If there is a single moment where things fall seamlessly into place, it is “Nice”, a magnificent melding of Andy’s power chords, Nick’s wall of synths, and John’s octave-jumping disco bass that recalls the best moments of Rio all rolled into one. It’s not particularly complex, but neither was “Hold Back The Rain”, a fan favorite to this day. “Nice” is simple in all the right ways and, like all good pop songs, it knows when to quit, with a cold ending at a mere three minutes and 27 seconds. The label is nuts if they don’t release this as the second single.

If they have a moment of temporary insanity, “What Happens Tomorrow” would be another acceptable choice, a mid-tempo guitar driven piece that echoes, ironically, The Wedding Album, which features not a lick of Andy Taylor’s guitar playing.
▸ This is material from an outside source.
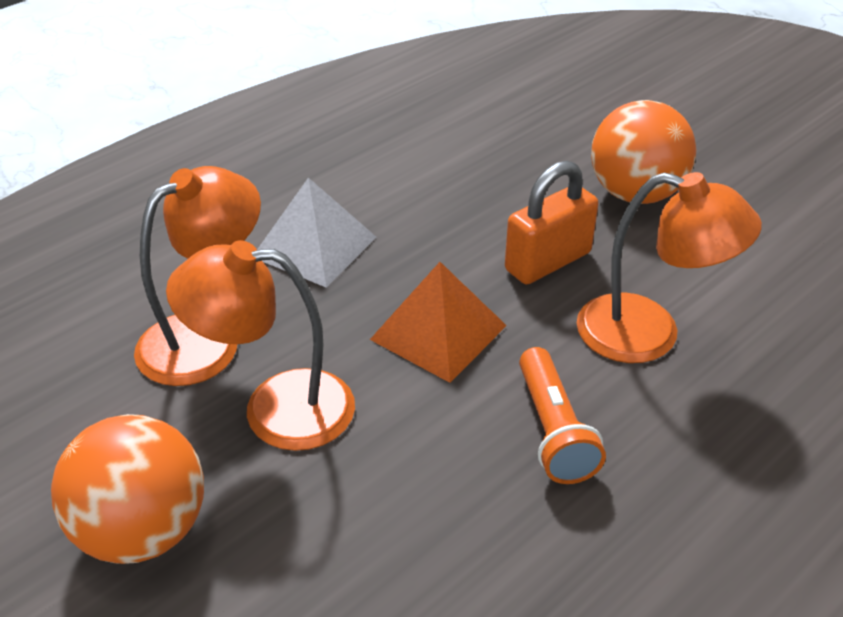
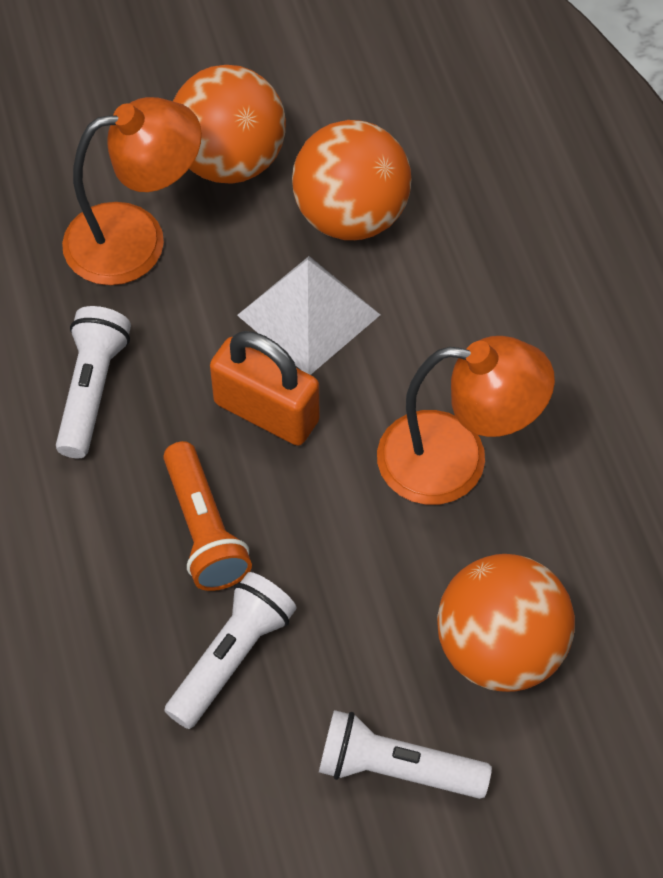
orange ball: [51,414,204,564] [591,100,696,204] = 2 -> [173,65,286,184] [292,120,411,240] [437,554,575,692] = 3
orange lamp: [134,166,261,386] [166,240,355,451] [577,172,762,363] = 3 -> [62,97,202,285] [377,336,555,505] = 2
orange pyramid: [370,262,507,383] = 1 -> none = 0
white flashlight: none = 0 -> [56,306,131,458] [164,572,297,729] [319,710,492,799] = 3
The song also acts as an olive branch from Simon to John for the cruel things he said back in the Medazzaland days: “Fighting, because we’re so close / There are times where we punish those who we need the most.”

The lyric is plain, yet speaks volumes: Simon is all but admitting that everything attributed to the band post-Live Aid pales in comparison to what they did as the Fab Five, and it’s not much of a stretch to make that claim. While there were undoubtedly some sterling moments between Notorious and the present – “Skin Trade”, “Land”, “Ordinary World”, “Breath After Breath” and “Midnight Sun”, to name a few — the band, by and large, were mediocre at best. 1990’s Liberty was dogshit, and even Simon acknowledged that on the Wedding Album song “Love Voodoo”. The all-covers album Thank You thoroughly wasted all the momentum that The Wedding Album had provided them. Medazzaland, while better than given credit for being, came hot on the heels of John’s departure from the band. Between that and leadoff single “Electric Barbarella”, the album didn’t have a prayer. And then there’s Pop Trash. ‘Nuff said. In retrospect, it’s a miracle that Astronaut is half as good as it is.

In spite of its production, that is. The band, taking a page from Rush (Paul Northfield, Hole), the Cure (Ross Robinson, Korn), and Morrissey (Jerry Finn, Blink 182), enlisted Don Gilmore, producer of such hip kitties as Linkin Park, Good Charlotte, and Avril Lavigne. The end result is easily the most overproduced album in Duran’s history, which is really saying something. The band said it wanted to make something that didn’t sound retro, a smart move in this age of Killers and Faints. However, they easily could have made a modern record that didn’t sound a tenth as processed as this. Rhodes has always been the most prominent, um, musician of the bunch, but where he would provide a foundation in the past for the band to build upon, he often smothers them here. It may simply be a matter of Gilmore and pinch-hit producer Dallas Austin not wanting to say no to their elders, but if anyone needs a fresh perspective from all angles, it’s this band. Granted, Gilmore doesn’t exactly rein in his younger charges, either (Linkin Park’s albums are overproduced, too), but in the interest of making a modern record, one can’t help but wonder if they chose a younger producer for the same reason that Sean Connery chooses young directors: so he can control them. If that was their motive, to paraphrase Indiana Jones and the Last Crusade, they chose poorly.

And yet, despite the blood-thick production; despite the hackneyed tracks like “Bedroom Toys”, a cloying, awkward funk track that even Nile Rodgers’ signature scratch guitar can’t save; despite the hostile radio climate that “greets” them, Duran Duran found a way to make an album that, while not exemplary, is still better than anyone who thought they broke up in 1986 had a right to expect. It may not be Rio, but Astronaut is the sign of, for the first time in about twenty years, better things to come for Duran Duran. When was the last time anyone could reasonably ask for that?